▶ [TASK STATEMENT] The output must match the entries below exactly, with pictures removed.

▶ [DATASET EXTRACT]

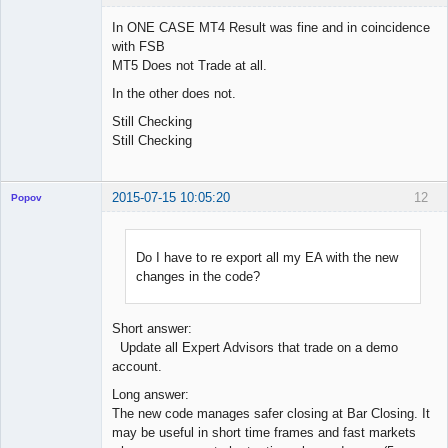
In ONE CASE MT4 Result was fine and in coincidence
with FSB
MT5 Does not Trade at all.
Licensed
Member
In the other does not.
Offline
Still Checking
Still Checking
2015-07-15 10:05:20
12
Popov
Do I have to re export all my EA with the new
changes in the code?
Lead
Developer
Offline
Short answer:
Update all Expert Advisors that trade on a demo
account.
Long answer:
The new code manages safer closing at Bar Closing. It
may be useful in short time frames and fast markets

▶ [OUTPUT FOR THIS EXERCISE]
In ONE CASE MT4 Result was fine and in coincidence
with FSB
MT5 Does not Trade at all.
Licensed
Member
In the other does not.
Offline
Still Checking
Still Checking
2015-07-15 10:05:20
12
Popov
Do I have to re export all my EA with the new
changes in the code?
Lead
Developer
Offline
Short answer:
Update all Expert Advisors that trade on a demo
account.
Long answer:
The new code manages safer closing at Bar Closing. It
may be useful in short time frames and fast markets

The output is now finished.